** Recorded data follows **

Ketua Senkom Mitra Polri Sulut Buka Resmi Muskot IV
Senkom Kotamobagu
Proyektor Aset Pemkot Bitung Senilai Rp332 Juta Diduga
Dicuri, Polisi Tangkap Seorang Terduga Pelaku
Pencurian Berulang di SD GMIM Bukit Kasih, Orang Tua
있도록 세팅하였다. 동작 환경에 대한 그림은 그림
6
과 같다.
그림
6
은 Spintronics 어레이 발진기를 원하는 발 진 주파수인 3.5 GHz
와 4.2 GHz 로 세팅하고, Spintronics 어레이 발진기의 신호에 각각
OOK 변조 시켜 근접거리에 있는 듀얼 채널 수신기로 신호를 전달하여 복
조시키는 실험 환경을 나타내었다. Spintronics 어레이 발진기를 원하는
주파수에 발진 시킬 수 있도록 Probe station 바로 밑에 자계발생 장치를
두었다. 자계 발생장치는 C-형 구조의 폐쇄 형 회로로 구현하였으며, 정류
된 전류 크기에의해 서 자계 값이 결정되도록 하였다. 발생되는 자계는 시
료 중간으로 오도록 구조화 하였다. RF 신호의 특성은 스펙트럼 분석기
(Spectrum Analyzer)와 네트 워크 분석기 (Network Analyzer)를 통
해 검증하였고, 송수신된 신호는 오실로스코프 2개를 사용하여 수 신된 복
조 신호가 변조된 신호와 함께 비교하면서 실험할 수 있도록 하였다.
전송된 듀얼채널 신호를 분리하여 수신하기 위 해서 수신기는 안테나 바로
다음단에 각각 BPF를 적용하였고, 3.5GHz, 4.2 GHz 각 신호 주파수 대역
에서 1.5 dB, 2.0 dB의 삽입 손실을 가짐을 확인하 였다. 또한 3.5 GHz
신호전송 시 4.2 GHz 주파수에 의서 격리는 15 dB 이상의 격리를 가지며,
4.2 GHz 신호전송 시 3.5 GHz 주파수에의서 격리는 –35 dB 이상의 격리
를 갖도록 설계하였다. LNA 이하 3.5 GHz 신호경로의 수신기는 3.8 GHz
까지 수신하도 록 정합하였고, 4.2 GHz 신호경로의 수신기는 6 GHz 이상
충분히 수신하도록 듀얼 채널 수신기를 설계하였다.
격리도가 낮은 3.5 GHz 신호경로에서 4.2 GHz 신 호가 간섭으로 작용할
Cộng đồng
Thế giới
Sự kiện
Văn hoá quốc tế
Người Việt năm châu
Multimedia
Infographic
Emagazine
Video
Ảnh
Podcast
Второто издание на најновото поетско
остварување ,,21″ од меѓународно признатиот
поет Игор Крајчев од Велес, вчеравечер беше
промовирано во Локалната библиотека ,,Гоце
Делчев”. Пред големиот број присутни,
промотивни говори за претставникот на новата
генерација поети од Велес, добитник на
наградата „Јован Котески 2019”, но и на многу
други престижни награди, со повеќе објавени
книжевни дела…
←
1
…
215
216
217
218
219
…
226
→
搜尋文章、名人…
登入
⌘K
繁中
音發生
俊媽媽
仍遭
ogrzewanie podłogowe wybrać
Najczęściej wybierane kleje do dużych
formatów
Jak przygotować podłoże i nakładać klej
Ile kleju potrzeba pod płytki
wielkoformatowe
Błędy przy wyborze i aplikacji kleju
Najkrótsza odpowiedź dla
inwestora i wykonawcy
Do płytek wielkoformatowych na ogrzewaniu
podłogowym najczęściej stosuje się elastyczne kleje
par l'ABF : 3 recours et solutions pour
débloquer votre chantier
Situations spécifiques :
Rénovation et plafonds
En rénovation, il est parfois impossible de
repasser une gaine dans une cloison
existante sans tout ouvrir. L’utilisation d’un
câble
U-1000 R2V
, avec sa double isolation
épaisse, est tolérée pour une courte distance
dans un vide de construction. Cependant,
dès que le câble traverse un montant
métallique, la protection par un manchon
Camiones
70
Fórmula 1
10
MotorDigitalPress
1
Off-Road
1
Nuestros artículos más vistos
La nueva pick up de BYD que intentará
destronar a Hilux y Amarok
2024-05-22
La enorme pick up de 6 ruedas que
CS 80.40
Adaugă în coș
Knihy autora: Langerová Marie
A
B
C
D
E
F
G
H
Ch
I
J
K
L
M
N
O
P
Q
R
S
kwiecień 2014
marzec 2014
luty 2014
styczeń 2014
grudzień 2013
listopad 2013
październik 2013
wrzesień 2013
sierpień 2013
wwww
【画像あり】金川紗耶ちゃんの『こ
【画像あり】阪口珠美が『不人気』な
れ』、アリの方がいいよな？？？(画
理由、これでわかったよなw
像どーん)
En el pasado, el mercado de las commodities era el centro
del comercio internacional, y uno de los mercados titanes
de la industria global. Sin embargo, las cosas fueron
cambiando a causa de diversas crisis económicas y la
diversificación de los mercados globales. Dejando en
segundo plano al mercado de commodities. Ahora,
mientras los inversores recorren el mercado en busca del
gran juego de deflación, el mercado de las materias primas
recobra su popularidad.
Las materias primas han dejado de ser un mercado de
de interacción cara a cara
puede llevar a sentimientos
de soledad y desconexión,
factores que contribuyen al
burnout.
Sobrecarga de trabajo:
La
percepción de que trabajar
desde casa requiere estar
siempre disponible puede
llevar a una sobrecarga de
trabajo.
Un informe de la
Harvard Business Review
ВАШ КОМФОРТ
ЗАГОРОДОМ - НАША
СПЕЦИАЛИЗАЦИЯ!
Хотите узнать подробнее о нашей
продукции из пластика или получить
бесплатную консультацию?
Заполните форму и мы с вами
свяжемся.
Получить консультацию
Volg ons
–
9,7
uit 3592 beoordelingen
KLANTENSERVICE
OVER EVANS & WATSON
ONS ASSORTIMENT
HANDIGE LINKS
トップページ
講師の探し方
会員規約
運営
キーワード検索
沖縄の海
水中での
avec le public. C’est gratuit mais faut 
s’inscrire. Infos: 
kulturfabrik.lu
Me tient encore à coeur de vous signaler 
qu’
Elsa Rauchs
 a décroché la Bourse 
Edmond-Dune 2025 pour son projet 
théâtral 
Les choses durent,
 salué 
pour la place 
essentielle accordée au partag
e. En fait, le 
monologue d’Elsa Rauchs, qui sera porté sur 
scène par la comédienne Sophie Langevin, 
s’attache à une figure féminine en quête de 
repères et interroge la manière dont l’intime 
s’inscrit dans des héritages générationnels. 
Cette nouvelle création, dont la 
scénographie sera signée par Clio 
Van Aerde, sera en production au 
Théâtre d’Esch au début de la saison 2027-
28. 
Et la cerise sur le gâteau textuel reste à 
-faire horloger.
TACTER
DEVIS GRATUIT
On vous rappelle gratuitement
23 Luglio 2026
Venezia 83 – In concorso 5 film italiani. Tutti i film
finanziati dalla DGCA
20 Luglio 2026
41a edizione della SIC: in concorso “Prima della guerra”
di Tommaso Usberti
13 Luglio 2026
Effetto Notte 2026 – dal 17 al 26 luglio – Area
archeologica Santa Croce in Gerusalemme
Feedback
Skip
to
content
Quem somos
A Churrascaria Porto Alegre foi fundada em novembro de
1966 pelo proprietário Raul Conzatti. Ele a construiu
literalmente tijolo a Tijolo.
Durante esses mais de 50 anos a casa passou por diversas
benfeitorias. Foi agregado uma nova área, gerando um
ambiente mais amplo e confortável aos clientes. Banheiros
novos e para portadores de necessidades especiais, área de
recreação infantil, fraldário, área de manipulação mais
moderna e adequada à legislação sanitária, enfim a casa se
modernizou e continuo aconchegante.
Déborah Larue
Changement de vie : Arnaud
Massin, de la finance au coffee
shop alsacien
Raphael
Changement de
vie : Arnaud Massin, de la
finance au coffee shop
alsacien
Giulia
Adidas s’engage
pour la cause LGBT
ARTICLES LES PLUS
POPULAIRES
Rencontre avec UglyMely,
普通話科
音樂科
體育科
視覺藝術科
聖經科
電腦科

** End of Recorded data **

• _Required work_: Put the lines above into a JSON list of strings, one string per line, omitting blank lines.

• _Result of this exercise_:
[
  "Ketua Senkom Mitra Polri Sulut Buka Resmi Muskot IV",
  "Senkom Kotamobagu",
  "Proyektor Aset Pemkot Bitung Senilai Rp332 Juta Diduga",
  "Dicuri, Polisi Tangkap Seorang Terduga Pelaku",
  "Pencurian Berulang di SD GMIM Bukit Kasih, Orang Tua",
  "있도록 세팅하였다. 동작 환경에 대한 그림은 그림",
  "6",
  "과 같다.",
  "그림",
  "6",
  "은 Spintronics 어레이 발진기를 원하는 발 진 주파수인 3.5 GHz",
  "와 4.2 GHz 로 세팅하고, Spintronics 어레이 발진기의 신호에 각각",
  "OOK 변조 시켜 근접거리에 있는 듀얼 채널 수신기로 신호를 전달하여 복",
  "조시키는 실험 환경을 나타내었다. Spintronics 어레이 발진기를 원하는",
  "주파수에 발진 시킬 수 있도록 Probe station 바로 밑에 자계발생 장치를",
  "두었다. 자계 발생장치는 C-형 구조의 폐쇄 형 회로로 구현하였으며, 정류",
  "된 전류 크기에의해 서 자계 값이 결정되도록 하였다. 발생되는 자계는 시",
  "료 중간으로 오도록 구조화 하였다. RF 신호의 특성은 스펙트럼 분석기",
  "(Spectrum Analyzer)와 네트 워크 분석기 (Network Analyzer)를 통",
  "해 검증하였고, 송수신된 신호는 오실로스코프 2개를 사용하여 수 신된 복",
  "조 신호가 변조된 신호와 함께 비교하면서 실험할 수 있도록 하였다.",
  "전송된 듀얼채널 신호를 분리하여 수신하기 위 해서 수신기는 안테나 바로",
  "다음단에 각각 BPF를 적용하였고, 3.5GHz, 4.2 GHz 각 신호 주파수 대역",
  "에서 1.5 dB, 2.0 dB의 삽입 손실을 가짐을 확인하 였다. 또한 3.5 GHz",
  "신호전송 시 4.2 GHz 주파수에 의서 격리는 15 dB 이상의 격리를 가지며,",
  "4.2 GHz 신호전송 시 3.5 GHz 주파수에의서 격리는 –35 dB 이상의 격리",
  "를 갖도록 설계하였다. LNA 이하 3.5 GHz 신호경로의 수신기는 3.8 GHz",
  "까지 수신하도 록 정합하였고, 4.2 GHz 신호경로의 수신기는 6 GHz 이상",
  "충분히 수신하도록 듀얼 채널 수신기를 설계하였다.",
  "격리도가 낮은 3.5 GHz 신호경로에서 4.2 GHz 신 호가 간섭으로 작용할",
  "Cộng đồng",
  "Thế giới",
  "Sự kiện",
  "Văn hoá quốc tế",
  "Người Việt năm châu",
  "Multimedia",
  "Infographic",
  "Emagazine",
  "Video",
  "Ảnh",
  "Podcast",
  "Второто издание на најновото поетско",
  "остварување ,,21″ од меѓународно признатиот",
  "поет Игор Крајчев од Велес, вчеравечер беше",
  "промовирано во Локалната библиотека ,,Гоце",
  "Делчев”. Пред големиот број присутни,",
  "промотивни говори за претставникот на новата",
  "генерација поети од Велес, добитник на",
  "наградата „Јован Котески 2019”, но и на многу",
  "други престижни награди, со повеќе објавени",
  "книжевни дела…",
  "←",
  "1",
  "…",
  "215",
  "216",
  "217",
  "218",
  "219",
  "…",
  "226",
  "→",
  "搜尋文章、名人…",
  "登入",
  "⌘K",
  "繁中",
  "音發生",
  "俊媽媽",
  "仍遭",
  "ogrzewanie podłogowe wybrać",
  "Najczęściej wybierane kleje do dużych",
  "formatów",
  "Jak przygotować podłoże i nakładać klej",
  "Ile kleju potrzeba pod płytki",
  "wielkoformatowe",
  "Błędy przy wyborze i aplikacji kleju",
  "Najkrótsza odpowiedź dla",
  "inwestora i wykonawcy",
  "Do płytek wielkoformatowych na ogrzewaniu",
  "podłogowym najczęściej stosuje się elastyczne kleje",
  "par l'ABF : 3 recours et solutions pour",
  "débloquer votre chantier",
  "Situations spécifiques :",
  "Rénovation et plafonds",
  "En rénovation, il est parfois impossible de",
  "repasser une gaine dans une cloison",
  "existante sans tout ouvrir. L’utilisation d’un",
  "câble",
  "U-1000 R2V",
  ", avec sa double isolation",
  "épaisse, est tolérée pour une courte distance",
  "dans un vide de construction. Cependant,",
  "dès que le câble traverse un montant",
  "métallique, la protection par un manchon",
  "Camiones",
  "70",
  "Fórmula 1",
  "10",
  "MotorDigitalPress",
  "1",
  "Off-Road",
  "1",
  "Nuestros artículos más vistos",
  "La nueva pick up de BYD que intentará",
  "destronar a Hilux y Amarok",
  "2024-05-22",
  "La enorme pick up de 6 ruedas que",
  "CS 80.40",
  "Adaugă în coș",
  "Knihy autora: Langerová Marie",
  "A",
  "B",
  "C",
  "D",
  "E",
  "F",
  "G",
  "H",
  "Ch",
  "I",
  "J",
  "K",
  "L",
  "M",
  "N",
  "O",
  "P",
  "Q",
  "R",
  "S",
  "kwiecień 2014",
  "marzec 2014",
  "luty 2014",
  "styczeń 2014",
  "grudzień 2013",
  "listopad 2013",
  "październik 2013",
  "wrzesień 2013",
  "sierpień 2013",
  "wwww",
  "【画像あり】金川紗耶ちゃんの『こ",
  "【画像あり】阪口珠美が『不人気』な",
  "れ』、アリの方がいいよな？？？(画",
  "理由、これでわかったよなw",
  "像どーん)",
  "En el pasado, el mercado de las commodities era el centro",
  "del comercio internacional, y uno de los mercados titanes",
  "de la industria global. Sin embargo, las cosas fueron",
  "cambiando a causa de diversas crisis económicas y la",
  "diversificación de los mercados globales. Dejando en",
  "segundo plano al mercado de commodities. Ahora,",
  "mientras los inversores recorren el mercado en busca del",
  "gran juego de deflación, el mercado de las materias primas",
  "recobra su popularidad.",
  "Las materias primas han dejado de ser un mercado de",
  "de interacción cara a cara",
  "puede llevar a sentimientos",
  "de soledad y desconexión,",
  "factores que contribuyen al",
  "burnout.",
  "Sobrecarga de trabajo:",
  "La",
  "percepción de que trabajar",
  "desde casa requiere estar",
  "siempre disponible puede",
  "llevar a una sobrecarga de",
  "trabajo.",
  "Un informe de la",
  "Harvard Business Review",
  "ВАШ КОМФОРТ",
  "ЗАГОРОДОМ - НАША",
  "СПЕЦИАЛИЗАЦИЯ!",
  "Хотите узнать подробнее о нашей",
  "продукции из пластика или получить",
  "бесплатную консультацию?",
  "Заполните форму и мы с вами",
  "свяжемся.",
  "Получить консультацию",
  "Volg ons",
  "–",
  "9,7",
  "uit 3592 beoordelingen",
  "KLANTENSERVICE",
  "OVER EVANS & WATSON",
  "ONS ASSORTIMENT",
  "HANDIGE LINKS",
  "トップページ",
  "講師の探し方",
  "会員規約",
  "運営",
  "キーワード検索",
  "沖縄の海",
  "水中での",
  "avec le public. C’est gratuit mais faut ",
  "s’inscrire. Infos: ",
  "kulturfabrik.lu",
  "Me tient encore à coeur de vous signaler ",
  "qu’",
  "Elsa Rauchs",
  " a décroché la Bourse ",
  "Edmond-Dune 2025 pour son projet ",
  "théâtral ",
  "Les choses durent,",
  " salué ",
  "pour la place ",
  "essentielle accordée au partag",
  "e. En fait, le ",
  "monologue d’Elsa Rauchs, qui sera porté sur ",
  "scène par la comédienne Sophie Langevin, ",
  "s’attache à une figure féminine en quête de ",
  "repères et interroge la manière dont l’intime ",
  "s’inscrit dans des héritages générationnels. ",
  "Cette nouvelle création, dont la ",
  "scénographie sera signée par Clio ",
  "Van Aerde, sera en production au ",
  "Théâtre d’Esch au début de la saison 2027-",
  "28. ",
  "Et la cerise sur le gâteau textuel reste à ",
  "-faire horloger.",
  "TACTER",
  "DEVIS GRATUIT",
  "On vous rappelle gratuitement",
  "23 Luglio 2026",
  "Venezia 83 – In concorso 5 film italiani. Tutti i film",
  "finanziati dalla DGCA",
  "20 Luglio 2026",
  "41a edizione della SIC: in concorso “Prima della guerra”",
  "di Tommaso Usberti",
  "13 Luglio 2026",
  "Effetto Notte 2026 – dal 17 al 26 luglio – Area",
  "archeologica Santa Croce in Gerusalemme",
  "Feedback",
  "Skip",
  "to",
  "content",
  "Quem somos",
  "A Churrascaria Porto Alegre foi fundada em novembro de",
  "1966 pelo proprietário Raul Conzatti. Ele a construiu",
  "literalmente tijolo a Tijolo.",
  "Durante esses mais de 50 anos a casa passou por diversas",
  "benfeitorias. Foi agregado uma nova área, gerando um",
  "ambiente mais amplo e confortável aos clientes. Banheiros",
  "novos e para portadores de necessidades especiais, área de",
  "recreação infantil, fraldário, área de manipulação mais",
  "moderna e adequada à legislação sanitária, enfim a casa se",
  "modernizou e continuo aconchegante.",
  "Déborah Larue",
  "Changement de vie : Arnaud",
  "Massin, de la finance au coffee",
  "shop alsacien",
  "Raphael",
  "Changement de",
  "vie : Arnaud Massin, de la",
  "finance au coffee shop",
  "alsacien",
  "Giulia",
  "Adidas s’engage",
  "pour la cause LGBT",
  "ARTICLES LES PLUS",
  "POPULAIRES",
  "Rencontre avec UglyMely,",
  "普通話科",
  "音樂科",
  "體育科",
  "視覺藝術科",
  "聖經科",
  "電腦科"
]